To make it easier to reproduce, we will open a text file with editor `nano` and save the following code.

In [None]:
# open text editor
nano tutorial_seqkit.sh

# ------------------------------- write following code inside file

#!/bin/bash
#SBATCH --account=rrg-whsiao-ab                    # compute canada PI allocation
#SBATCH --mem=25gb                                 # 25 GB of memory
#SBATCH --time=06:00:00
#SBATCH --job-name="quality_control"               # name of job
#SBATCH --chdir=/scratch/mdprieto/tutorials        # change to directory before start
#SBATCH --cpus-per-task=9
export OMP_NUM_THREADS=$SLURM_CPUS_PER_TASK

################################ preparation ######################################

# load necessary modules
module load StdEnv/2020
module load nixpkgs/16.09
module load fastqc/0.11.9
module load python/3.10.2
module load seqkit/0.15.0
pip install multiqc

# create output directory
mkdir -p /scratch/mdprieto/tutorials/qc_results

# establish path for output and input
OUTPUT_DIR="/scratch/mdprieto/tutorials/qc_results"
INPUT_DIR="/project/6056895/mdprieto/tutorials/fastq_reads"

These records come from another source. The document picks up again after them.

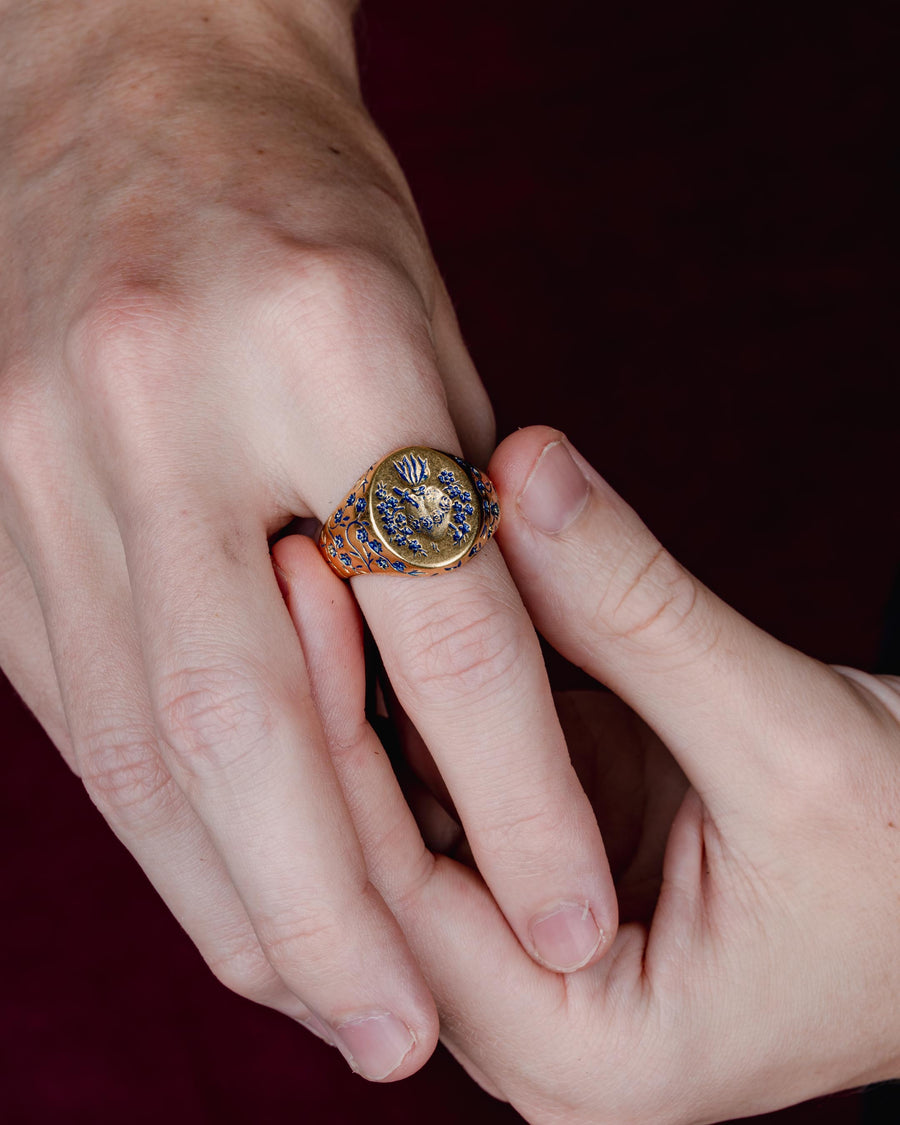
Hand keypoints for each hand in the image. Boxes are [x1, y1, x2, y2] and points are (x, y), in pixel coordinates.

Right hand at [0, 2, 615, 1080]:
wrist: (139, 85)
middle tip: (403, 1043)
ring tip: (316, 1002)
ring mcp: (41, 451)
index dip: (516, 799)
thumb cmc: (320, 218)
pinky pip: (73, 705)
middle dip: (335, 915)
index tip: (569, 925)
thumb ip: (448, 539)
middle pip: (251, 721)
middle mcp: (164, 398)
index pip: (440, 623)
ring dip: (229, 900)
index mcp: (329, 336)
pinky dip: (156, 824)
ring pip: (140, 741)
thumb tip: (474, 743)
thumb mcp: (431, 349)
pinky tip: (218, 894)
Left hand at [274, 425, 899, 1118]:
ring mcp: (537, 936)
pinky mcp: (554, 860)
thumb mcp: (789, 738)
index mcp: (587, 1053)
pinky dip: (441, 682)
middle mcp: (537, 1016)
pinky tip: (408, 591)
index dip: (335, 732)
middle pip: (382, 856)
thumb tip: (520, 469)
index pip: (396, 902)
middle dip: (338, 698)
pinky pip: (464, 771)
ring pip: (414, 805)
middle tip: (299, 545)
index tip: (311, 572)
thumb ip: (644, 610)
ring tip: (336, 546)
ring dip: (381, 678)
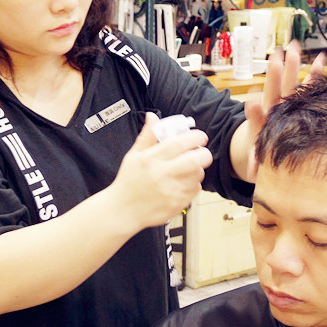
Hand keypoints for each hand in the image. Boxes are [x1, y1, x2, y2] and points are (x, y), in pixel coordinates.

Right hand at [109, 113, 212, 231]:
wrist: (123, 210)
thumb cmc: (128, 182)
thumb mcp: (133, 156)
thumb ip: (147, 136)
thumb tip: (152, 116)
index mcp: (150, 159)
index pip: (179, 143)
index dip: (195, 137)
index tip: (200, 137)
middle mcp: (162, 174)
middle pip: (195, 160)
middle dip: (204, 153)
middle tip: (201, 152)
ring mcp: (171, 191)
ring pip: (198, 175)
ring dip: (198, 169)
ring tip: (189, 168)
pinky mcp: (177, 204)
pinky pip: (195, 190)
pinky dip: (193, 184)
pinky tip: (183, 182)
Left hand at [240, 42, 324, 180]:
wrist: (270, 146)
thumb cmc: (266, 153)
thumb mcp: (261, 158)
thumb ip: (258, 163)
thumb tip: (252, 173)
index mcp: (265, 124)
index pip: (260, 115)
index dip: (256, 110)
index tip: (253, 99)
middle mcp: (276, 110)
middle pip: (275, 91)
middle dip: (277, 75)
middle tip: (278, 57)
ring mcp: (289, 104)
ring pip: (291, 84)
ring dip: (294, 67)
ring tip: (295, 48)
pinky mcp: (302, 102)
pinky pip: (310, 87)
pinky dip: (316, 74)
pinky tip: (322, 59)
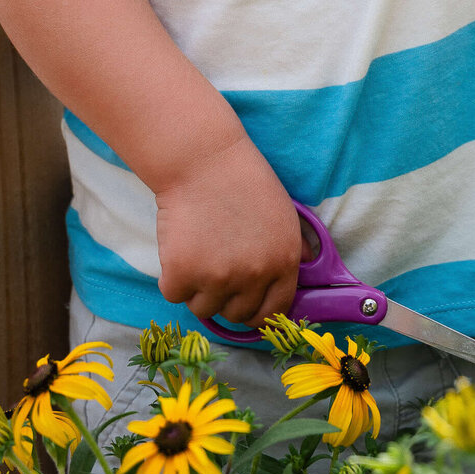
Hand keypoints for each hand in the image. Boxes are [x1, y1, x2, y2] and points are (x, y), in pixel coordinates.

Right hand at [154, 130, 302, 325]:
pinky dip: (172, 276)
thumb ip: (293, 248)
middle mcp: (254, 276)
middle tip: (214, 264)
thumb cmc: (242, 179)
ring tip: (197, 249)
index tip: (242, 302)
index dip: (255, 309)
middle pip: (236, 314)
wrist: (202, 159)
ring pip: (203, 308)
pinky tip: (179, 245)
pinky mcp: (183, 274)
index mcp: (284, 262)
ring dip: (197, 287)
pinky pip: (174, 293)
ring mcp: (218, 278)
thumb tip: (302, 271)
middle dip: (224, 296)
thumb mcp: (283, 213)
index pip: (273, 311)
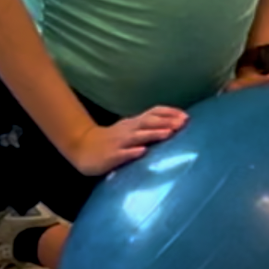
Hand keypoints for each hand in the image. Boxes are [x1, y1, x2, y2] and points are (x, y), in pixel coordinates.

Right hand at [68, 106, 188, 176]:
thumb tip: (173, 125)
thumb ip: (148, 127)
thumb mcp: (130, 129)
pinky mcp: (111, 156)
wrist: (83, 147)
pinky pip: (122, 153)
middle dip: (166, 122)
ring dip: (153, 134)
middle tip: (183, 123)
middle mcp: (128, 130)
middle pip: (148, 122)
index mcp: (134, 123)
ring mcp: (119, 142)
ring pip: (137, 136)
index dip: (170, 113)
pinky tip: (142, 152)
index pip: (154, 112)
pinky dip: (133, 152)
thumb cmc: (112, 140)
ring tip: (168, 133)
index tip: (186, 116)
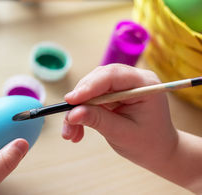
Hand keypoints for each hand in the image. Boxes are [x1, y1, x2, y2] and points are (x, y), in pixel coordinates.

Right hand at [61, 64, 177, 168]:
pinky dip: (81, 112)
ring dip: (77, 109)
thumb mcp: (122, 134)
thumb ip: (98, 120)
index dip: (89, 86)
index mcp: (145, 84)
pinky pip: (90, 97)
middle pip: (97, 79)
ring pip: (90, 88)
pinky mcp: (112, 92)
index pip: (112, 76)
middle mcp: (133, 79)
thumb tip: (72, 114)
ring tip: (70, 132)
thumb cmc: (148, 143)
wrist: (158, 151)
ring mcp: (121, 85)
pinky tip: (76, 131)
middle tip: (67, 120)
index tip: (70, 101)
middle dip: (79, 100)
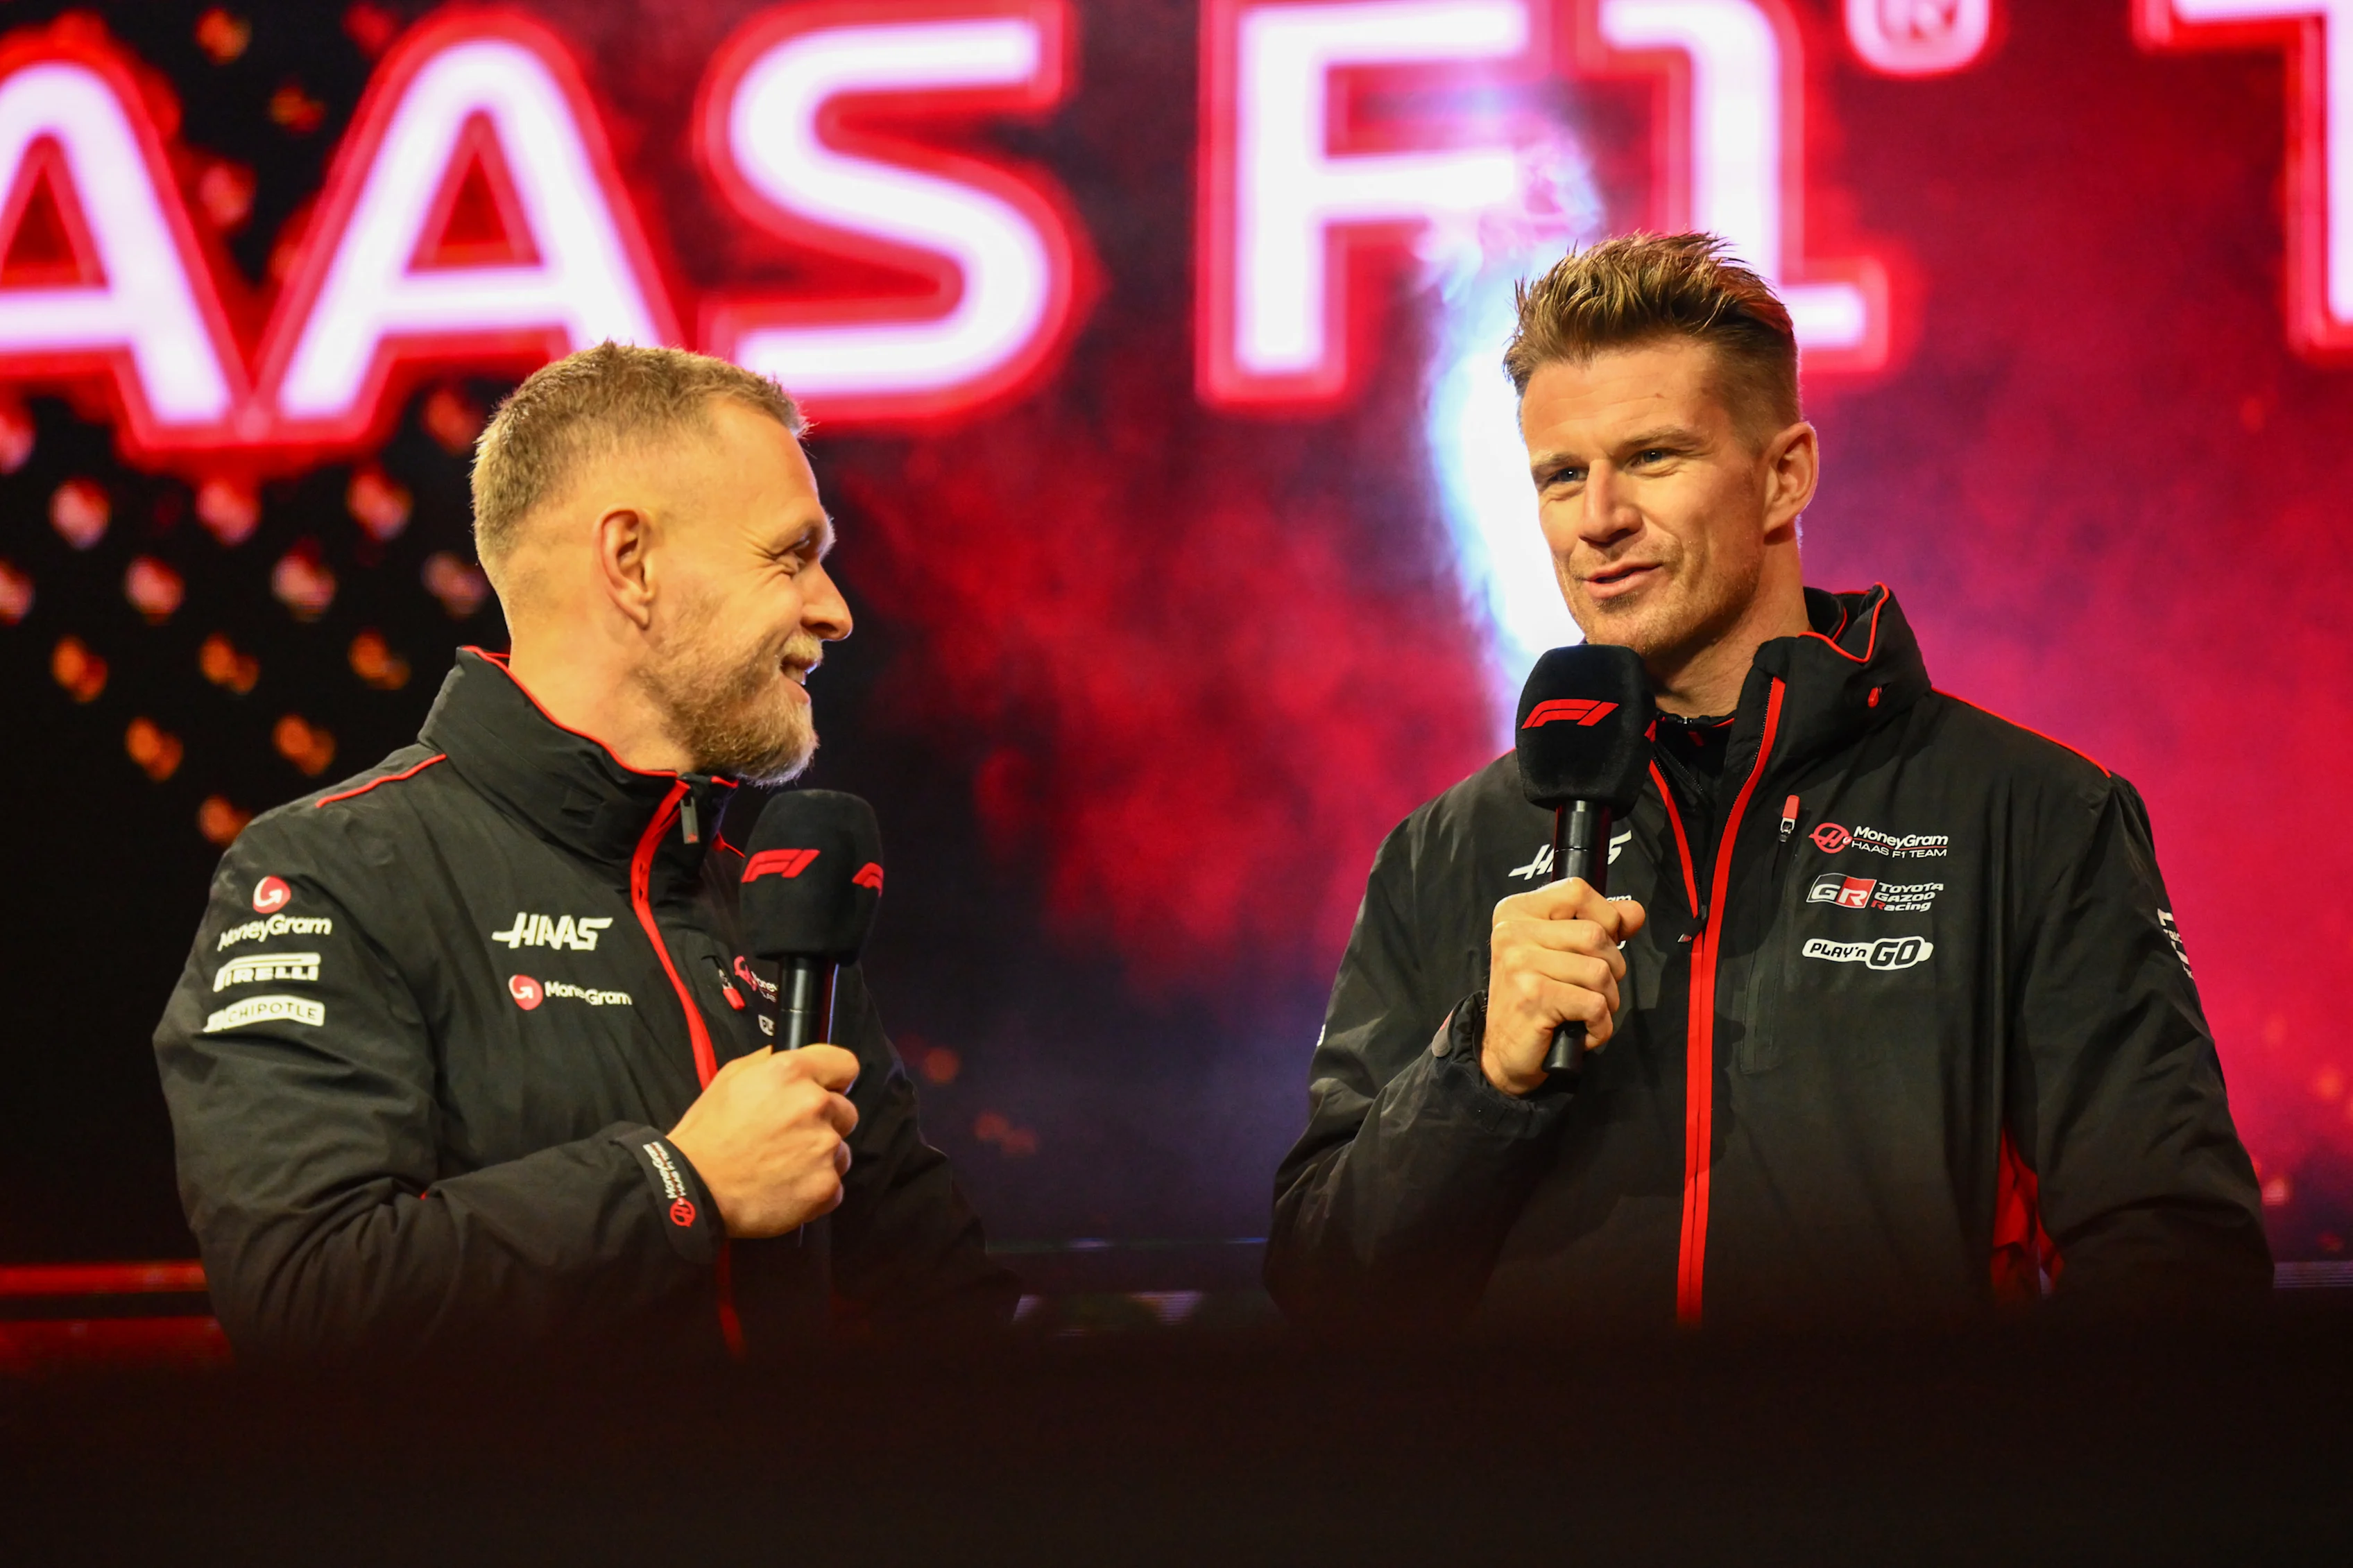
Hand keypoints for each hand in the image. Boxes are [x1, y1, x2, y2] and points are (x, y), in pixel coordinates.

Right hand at [667, 1045, 859, 1236]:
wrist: (694, 1188)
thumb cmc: (708, 1133)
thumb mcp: (730, 1077)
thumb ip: (769, 1062)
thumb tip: (793, 1056)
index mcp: (792, 1073)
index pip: (845, 1065)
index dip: (835, 1079)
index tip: (825, 1091)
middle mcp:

################################## seqkit #########################################

# run seqkit in fastq file and save output in tab separated file
seqkit stats $INPUT_DIR/*.fastq.gz > $OUTPUT_DIR/seqkit_output.tsv

################################## fastqc #########################################

# run fastqc tool for every file in INPUT_DIR
for fastq_file in $(ls $INPUT_DIR/*.fastq.gz)
do
fastqc \
        -o $OUTPUT_DIR \
        -t 9 \
        $fastq_file
        # output is saved as individual files in OUTPUT_DIR
done

################################## multiqc #########################################

# move to output dir, multiqc automatically reads all files
cd $OUTPUT_DIR
multiqc . 

## Results

In the `qc_results` output directory for the tutorial, we will find individual summaries for **fastqc**, a tab separated file that contains statistics about all the sequencing reads, and an executable `html` file produced by **multiqc**

Based on the output of **multiqc**, we can exclude samples that had poor quality of sequencing and maybe explore presence of adapter sequences that need to be trimmed for older assemblers.